(Seçilen Metin):

□ □ □

Saygı duymuyorum…
Bir saygı tekerlemesi almış başını gidiyor...
Siyâkından sibâkından koparılmış, anlamından kaydırılmış, hakikatinden soyulmuş, illetinden savrulmuş, kaşı gözü yarılmış, terkîbi muharref, muhatabından bağımsızlaştırılmış, âdeta bir mücerrete saygı; cinnet gibi, tecennün gibi, saygı sârâsı nöbetinde bir tâife…
Tâife saygı diyor, biz ihtirâm diyelim ki, kelâmın musikîsi de olsun. Tâife saygı diyor, biz tevkîr diyelim ki,(vakarlı tutma), kelâmın da vakarını saklayalım, hâlel-dâr etmeyelim. Tâife saygı diyor, biz hürmet diyelim,(muhterem tutma) mahremin içine alalım ki, kelâmın bir mahremiyeti vardır, muhafaza edelim, mukaddesâtı vardır, ihtirâm duyalım…
İhtirâm edilmez, tevkir edilmez, hürmet edilmez.

□ □ □

(Görev A): Aşağıdaki girdilerde "BreathingSign" dizgesini içeren her satırı gösterin. Büyük-küçük harf ayrımını gözetin.

(Verilen Malzeme):

□ □ □

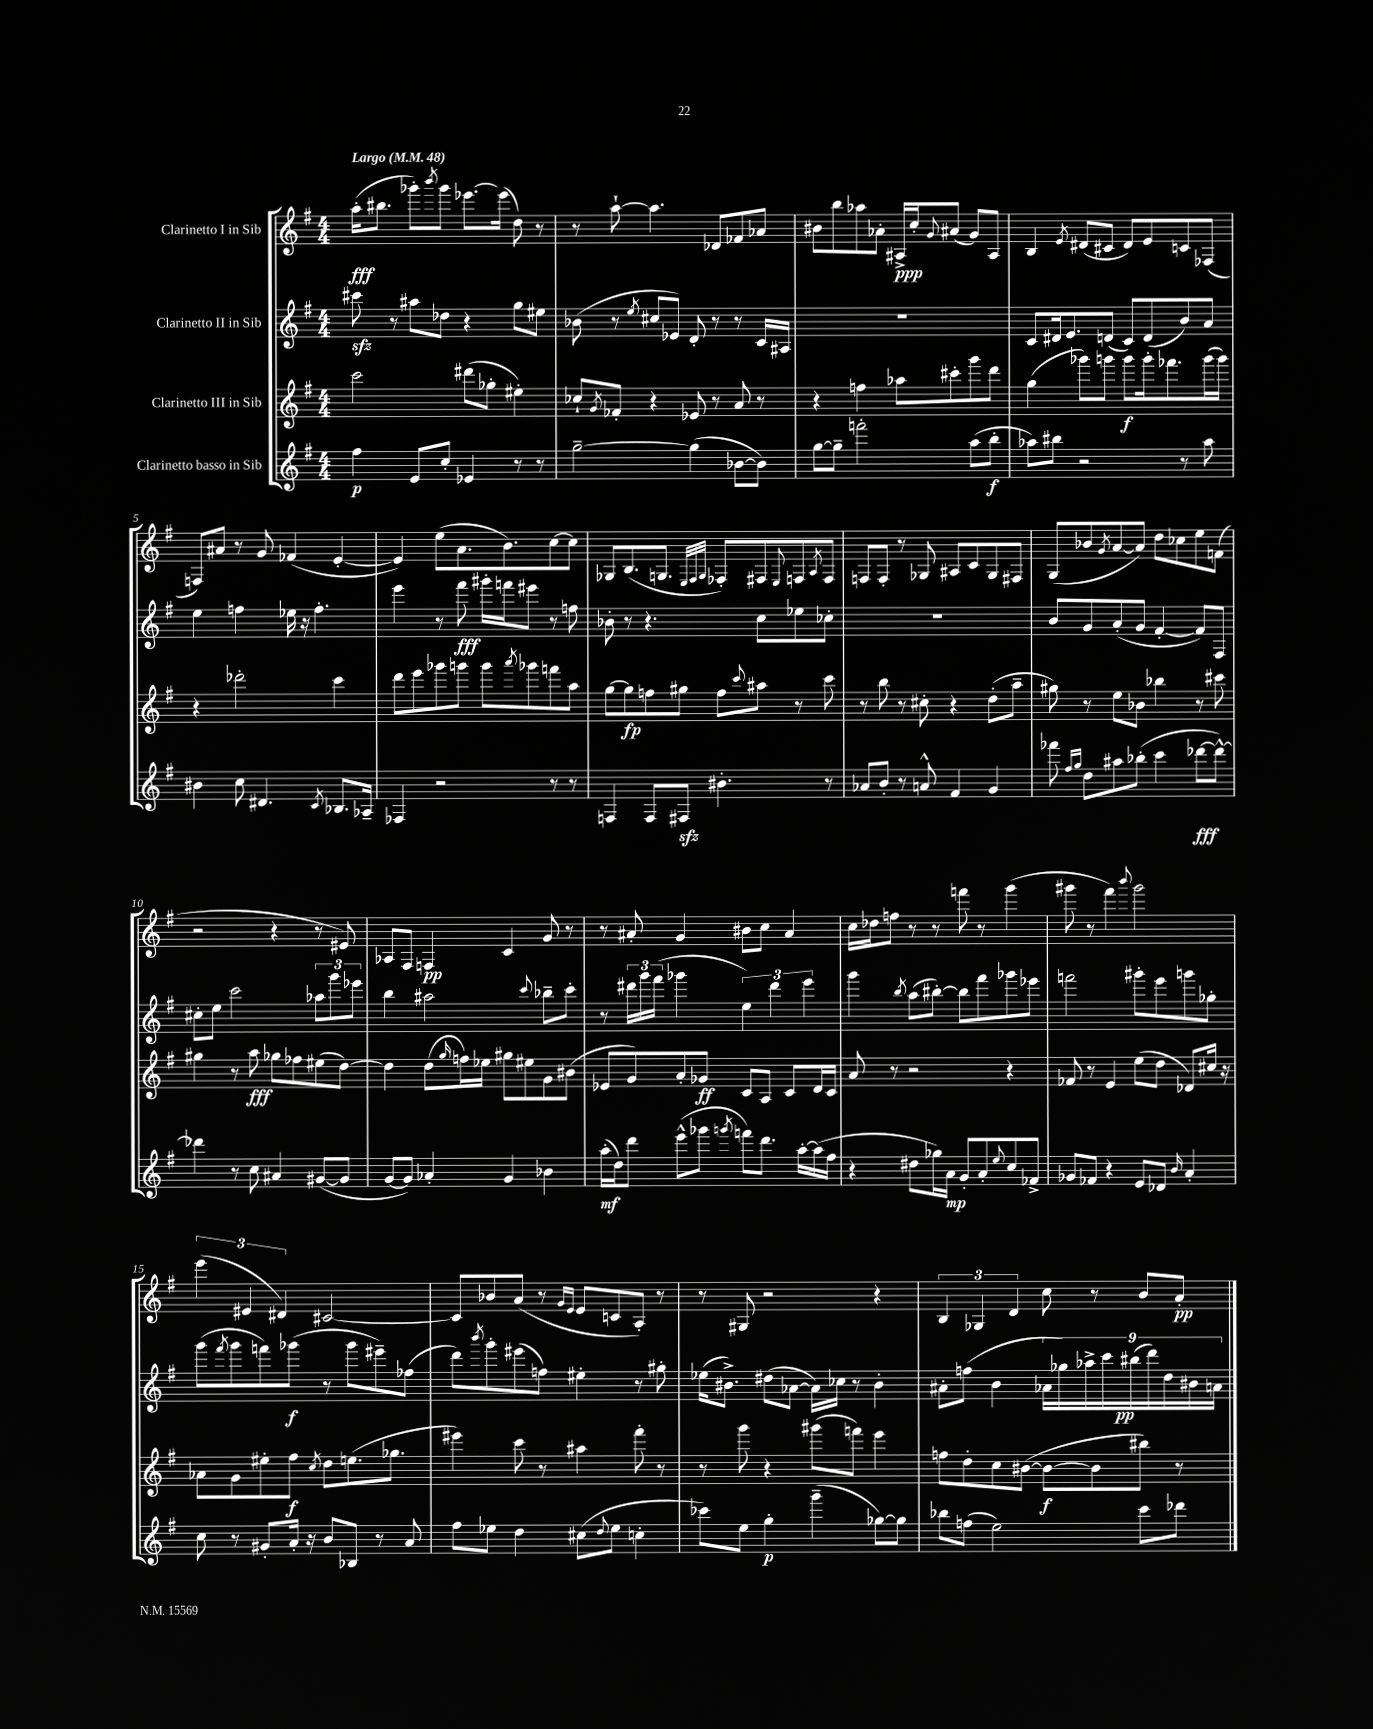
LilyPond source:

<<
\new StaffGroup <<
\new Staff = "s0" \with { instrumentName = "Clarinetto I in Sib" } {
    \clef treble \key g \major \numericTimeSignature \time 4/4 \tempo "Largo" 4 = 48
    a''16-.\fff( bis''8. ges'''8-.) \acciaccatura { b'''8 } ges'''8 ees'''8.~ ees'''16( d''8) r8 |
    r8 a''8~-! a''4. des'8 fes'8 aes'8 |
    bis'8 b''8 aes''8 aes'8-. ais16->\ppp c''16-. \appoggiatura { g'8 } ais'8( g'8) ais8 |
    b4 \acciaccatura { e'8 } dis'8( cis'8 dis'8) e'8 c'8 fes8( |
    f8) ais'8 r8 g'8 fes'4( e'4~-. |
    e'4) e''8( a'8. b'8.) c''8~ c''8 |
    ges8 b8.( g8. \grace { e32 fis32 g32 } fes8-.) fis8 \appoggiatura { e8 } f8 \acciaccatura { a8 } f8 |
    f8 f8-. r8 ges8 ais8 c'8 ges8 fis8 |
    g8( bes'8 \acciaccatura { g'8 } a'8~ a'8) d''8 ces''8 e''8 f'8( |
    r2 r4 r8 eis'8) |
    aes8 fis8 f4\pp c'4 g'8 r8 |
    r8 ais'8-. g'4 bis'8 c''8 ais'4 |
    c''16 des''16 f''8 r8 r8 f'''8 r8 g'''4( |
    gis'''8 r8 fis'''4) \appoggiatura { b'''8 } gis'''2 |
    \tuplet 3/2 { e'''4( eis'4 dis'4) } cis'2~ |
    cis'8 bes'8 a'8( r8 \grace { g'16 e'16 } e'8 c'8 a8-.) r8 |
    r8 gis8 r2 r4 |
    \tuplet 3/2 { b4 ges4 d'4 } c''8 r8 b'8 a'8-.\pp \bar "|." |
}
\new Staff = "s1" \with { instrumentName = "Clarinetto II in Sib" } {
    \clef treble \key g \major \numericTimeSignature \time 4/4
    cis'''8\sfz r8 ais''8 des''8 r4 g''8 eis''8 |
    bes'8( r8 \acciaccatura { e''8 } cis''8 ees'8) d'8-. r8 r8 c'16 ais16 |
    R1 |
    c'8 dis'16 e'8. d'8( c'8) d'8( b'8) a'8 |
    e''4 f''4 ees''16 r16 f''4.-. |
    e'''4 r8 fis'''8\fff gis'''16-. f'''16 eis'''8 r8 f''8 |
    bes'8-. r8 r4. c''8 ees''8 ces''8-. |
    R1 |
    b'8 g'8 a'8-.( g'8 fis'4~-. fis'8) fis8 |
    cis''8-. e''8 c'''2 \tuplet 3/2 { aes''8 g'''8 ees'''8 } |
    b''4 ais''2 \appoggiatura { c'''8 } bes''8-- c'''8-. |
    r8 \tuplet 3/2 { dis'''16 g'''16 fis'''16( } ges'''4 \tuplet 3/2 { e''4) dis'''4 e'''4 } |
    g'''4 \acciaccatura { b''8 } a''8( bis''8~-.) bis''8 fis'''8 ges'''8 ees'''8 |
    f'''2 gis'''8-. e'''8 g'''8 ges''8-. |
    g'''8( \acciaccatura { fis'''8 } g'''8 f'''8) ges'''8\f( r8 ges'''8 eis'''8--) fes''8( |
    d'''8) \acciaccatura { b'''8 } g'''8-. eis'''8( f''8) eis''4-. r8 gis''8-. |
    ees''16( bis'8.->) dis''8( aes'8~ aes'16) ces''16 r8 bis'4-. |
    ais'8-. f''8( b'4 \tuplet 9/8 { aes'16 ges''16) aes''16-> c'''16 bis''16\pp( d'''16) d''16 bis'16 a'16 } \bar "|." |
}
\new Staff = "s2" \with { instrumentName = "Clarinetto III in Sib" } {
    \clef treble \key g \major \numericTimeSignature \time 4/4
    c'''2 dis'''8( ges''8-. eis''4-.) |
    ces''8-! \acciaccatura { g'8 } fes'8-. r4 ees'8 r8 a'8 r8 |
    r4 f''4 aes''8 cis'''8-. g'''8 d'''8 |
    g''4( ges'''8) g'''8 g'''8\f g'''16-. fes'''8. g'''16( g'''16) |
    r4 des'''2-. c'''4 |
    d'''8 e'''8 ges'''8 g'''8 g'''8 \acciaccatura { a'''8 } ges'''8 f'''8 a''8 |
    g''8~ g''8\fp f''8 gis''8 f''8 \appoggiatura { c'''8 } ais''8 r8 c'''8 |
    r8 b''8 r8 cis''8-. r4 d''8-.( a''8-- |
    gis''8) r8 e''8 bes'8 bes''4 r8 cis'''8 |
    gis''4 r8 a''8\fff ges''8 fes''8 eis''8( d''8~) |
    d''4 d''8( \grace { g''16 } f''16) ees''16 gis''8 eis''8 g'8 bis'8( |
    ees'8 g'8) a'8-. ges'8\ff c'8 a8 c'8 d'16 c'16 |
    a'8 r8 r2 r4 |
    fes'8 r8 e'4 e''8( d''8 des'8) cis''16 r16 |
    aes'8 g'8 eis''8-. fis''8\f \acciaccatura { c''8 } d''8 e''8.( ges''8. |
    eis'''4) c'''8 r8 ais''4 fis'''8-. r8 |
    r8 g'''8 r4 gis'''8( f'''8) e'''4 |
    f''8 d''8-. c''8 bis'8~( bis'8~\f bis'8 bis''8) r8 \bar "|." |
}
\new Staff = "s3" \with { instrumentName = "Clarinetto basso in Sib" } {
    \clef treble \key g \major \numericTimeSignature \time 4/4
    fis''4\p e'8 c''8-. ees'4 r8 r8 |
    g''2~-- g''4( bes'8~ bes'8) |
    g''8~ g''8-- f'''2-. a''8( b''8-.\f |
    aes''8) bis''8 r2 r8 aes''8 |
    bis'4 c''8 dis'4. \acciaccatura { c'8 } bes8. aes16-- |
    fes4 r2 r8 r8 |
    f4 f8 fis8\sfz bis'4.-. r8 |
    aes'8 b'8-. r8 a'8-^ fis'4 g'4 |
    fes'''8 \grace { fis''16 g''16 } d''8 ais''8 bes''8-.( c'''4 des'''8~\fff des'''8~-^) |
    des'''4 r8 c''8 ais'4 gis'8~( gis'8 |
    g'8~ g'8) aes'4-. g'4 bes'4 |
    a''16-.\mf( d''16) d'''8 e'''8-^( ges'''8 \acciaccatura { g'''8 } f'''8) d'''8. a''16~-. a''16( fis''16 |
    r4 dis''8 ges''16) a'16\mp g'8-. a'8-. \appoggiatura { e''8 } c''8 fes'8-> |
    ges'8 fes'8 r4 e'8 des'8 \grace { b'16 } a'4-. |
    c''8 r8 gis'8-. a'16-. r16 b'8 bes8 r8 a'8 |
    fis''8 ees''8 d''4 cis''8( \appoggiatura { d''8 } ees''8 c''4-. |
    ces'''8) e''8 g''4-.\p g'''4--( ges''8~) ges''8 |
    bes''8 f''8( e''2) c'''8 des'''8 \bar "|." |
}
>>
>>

□ □ □

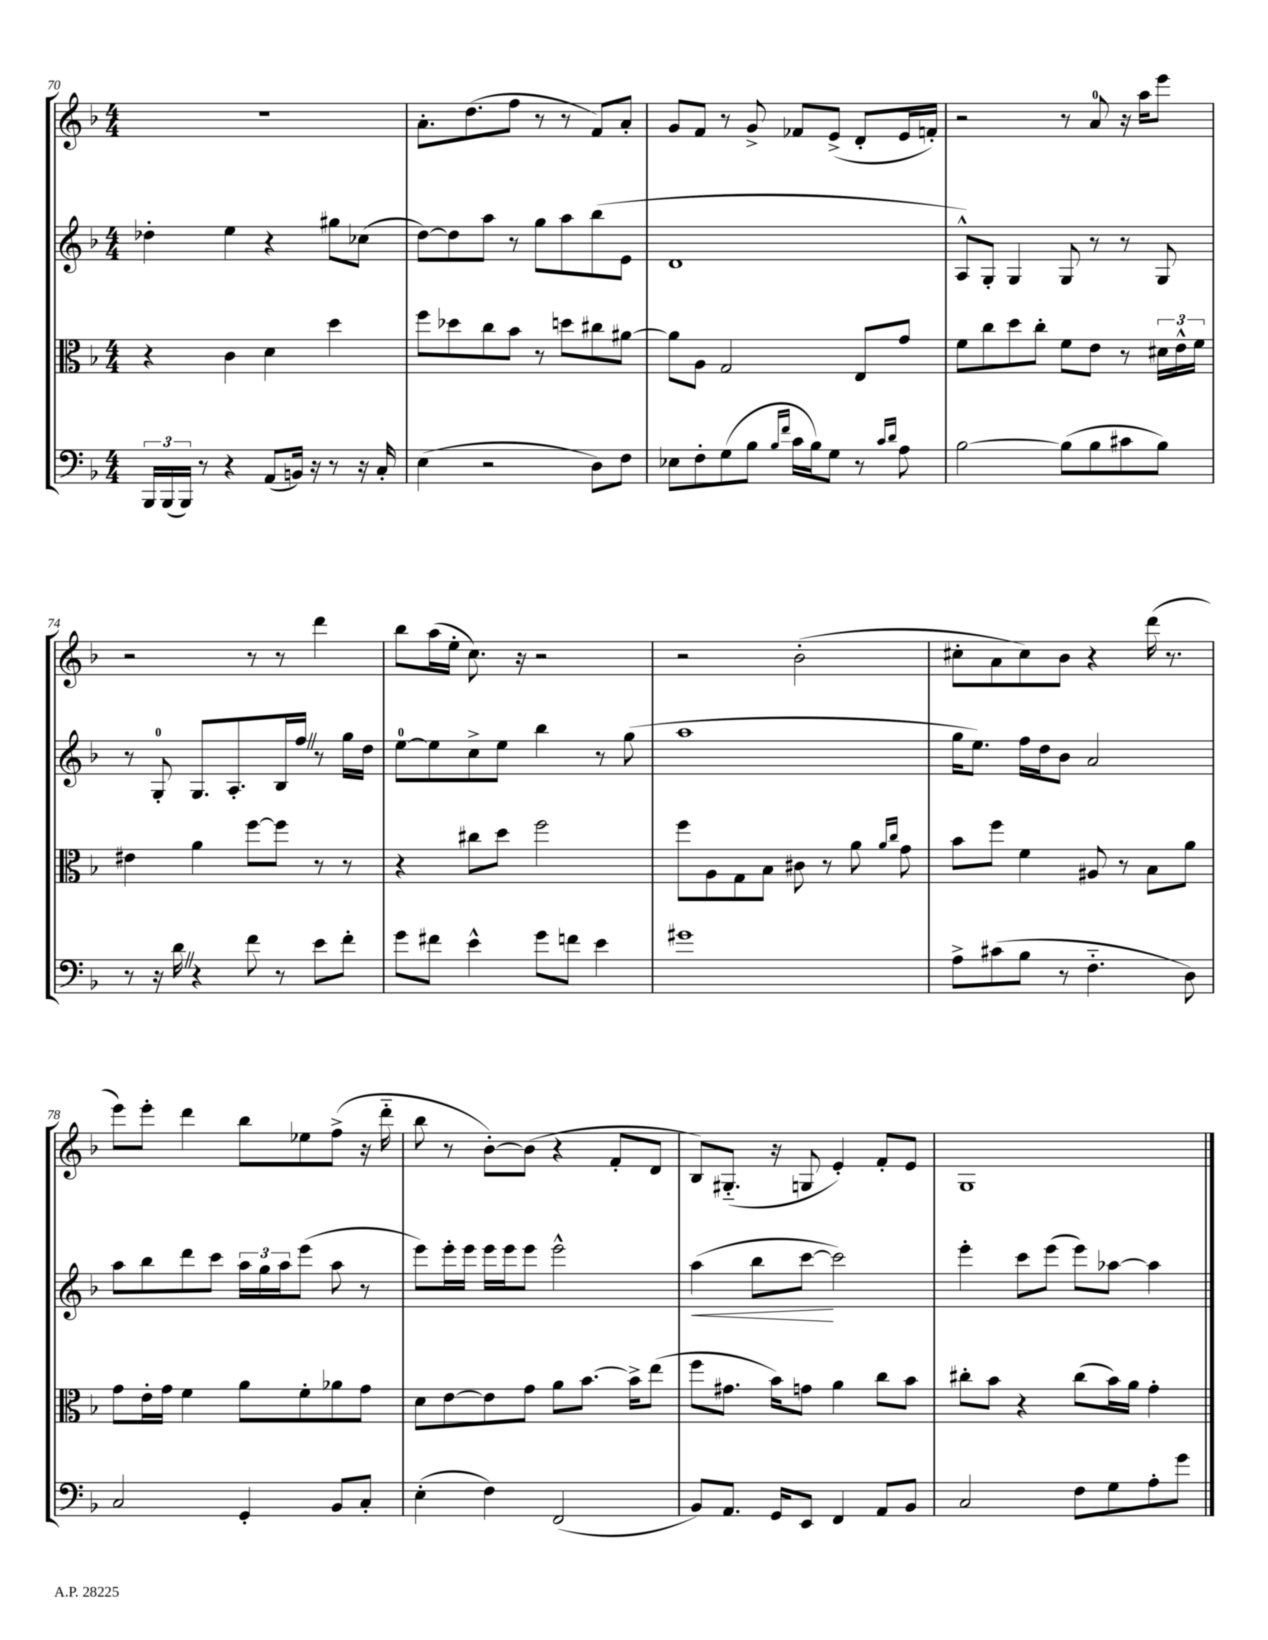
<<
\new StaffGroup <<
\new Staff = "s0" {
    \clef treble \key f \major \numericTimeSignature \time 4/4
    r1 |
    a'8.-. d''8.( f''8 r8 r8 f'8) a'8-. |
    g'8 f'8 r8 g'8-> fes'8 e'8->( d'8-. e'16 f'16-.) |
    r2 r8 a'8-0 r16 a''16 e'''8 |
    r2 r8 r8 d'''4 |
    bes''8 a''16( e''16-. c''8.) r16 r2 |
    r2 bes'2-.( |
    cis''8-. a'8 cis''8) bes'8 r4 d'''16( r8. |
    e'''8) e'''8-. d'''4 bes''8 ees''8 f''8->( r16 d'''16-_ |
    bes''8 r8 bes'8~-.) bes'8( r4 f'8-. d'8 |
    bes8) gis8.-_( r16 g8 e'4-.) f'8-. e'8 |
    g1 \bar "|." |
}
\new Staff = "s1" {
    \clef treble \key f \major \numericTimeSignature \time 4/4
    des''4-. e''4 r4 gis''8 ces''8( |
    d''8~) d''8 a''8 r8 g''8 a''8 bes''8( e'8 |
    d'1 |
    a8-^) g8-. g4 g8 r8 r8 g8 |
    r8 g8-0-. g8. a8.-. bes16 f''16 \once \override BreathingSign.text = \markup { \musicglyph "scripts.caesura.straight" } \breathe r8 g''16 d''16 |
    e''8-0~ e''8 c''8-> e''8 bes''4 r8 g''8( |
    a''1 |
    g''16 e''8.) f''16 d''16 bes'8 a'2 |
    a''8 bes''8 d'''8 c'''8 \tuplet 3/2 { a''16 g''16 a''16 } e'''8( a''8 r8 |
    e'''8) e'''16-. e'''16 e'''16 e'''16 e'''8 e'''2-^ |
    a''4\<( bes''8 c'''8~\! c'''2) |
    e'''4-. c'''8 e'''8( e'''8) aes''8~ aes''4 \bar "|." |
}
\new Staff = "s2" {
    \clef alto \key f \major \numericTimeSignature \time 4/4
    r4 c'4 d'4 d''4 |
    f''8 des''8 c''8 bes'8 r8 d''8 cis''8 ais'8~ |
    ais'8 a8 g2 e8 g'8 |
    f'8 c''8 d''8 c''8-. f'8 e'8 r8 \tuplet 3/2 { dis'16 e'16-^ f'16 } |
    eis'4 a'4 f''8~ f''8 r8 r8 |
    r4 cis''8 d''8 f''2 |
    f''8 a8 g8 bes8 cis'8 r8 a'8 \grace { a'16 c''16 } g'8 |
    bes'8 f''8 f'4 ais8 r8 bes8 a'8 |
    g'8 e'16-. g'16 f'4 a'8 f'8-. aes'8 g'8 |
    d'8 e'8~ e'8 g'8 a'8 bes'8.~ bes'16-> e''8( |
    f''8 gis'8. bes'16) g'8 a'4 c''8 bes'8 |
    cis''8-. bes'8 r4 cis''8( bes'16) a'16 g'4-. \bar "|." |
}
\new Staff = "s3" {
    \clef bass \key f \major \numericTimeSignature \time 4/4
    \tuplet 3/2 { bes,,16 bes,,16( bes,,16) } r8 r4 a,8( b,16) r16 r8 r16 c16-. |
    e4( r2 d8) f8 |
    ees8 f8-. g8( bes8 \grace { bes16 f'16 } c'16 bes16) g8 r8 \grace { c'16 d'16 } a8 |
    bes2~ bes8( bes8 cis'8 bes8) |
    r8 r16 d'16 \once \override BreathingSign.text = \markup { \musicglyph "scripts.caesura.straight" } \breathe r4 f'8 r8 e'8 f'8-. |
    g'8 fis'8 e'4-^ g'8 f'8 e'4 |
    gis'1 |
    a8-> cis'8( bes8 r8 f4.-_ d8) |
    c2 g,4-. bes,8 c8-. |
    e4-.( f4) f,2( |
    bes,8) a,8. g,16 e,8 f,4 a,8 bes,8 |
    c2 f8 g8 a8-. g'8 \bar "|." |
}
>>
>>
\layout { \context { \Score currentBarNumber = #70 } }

□ □ □

(Görev B): Metin, "saygı" yerine "ihtirâm" denmesini hangi gerekçeyle öneriyor? Bir ila üç cümleyle açıklayın.

(Sonuç A):
    r8 g8-0-. g8. a8.-. bes16 f''16 \once \override BreathingSign.text = \markup { \musicglyph "scripts.caesura.straight" } \breathe r8 g''16 d''16 |
    r8 r16 d'16 \once \override BreathingSign.text = \markup { \musicglyph "scripts.caesura.straight" } \breathe r4 f'8 r8 e'8 f'8-. |

(Sonuç B): Metin, "saygı" yerine "ihtirâm" denmesini kelâmın musikîsi de olsun diye önerir.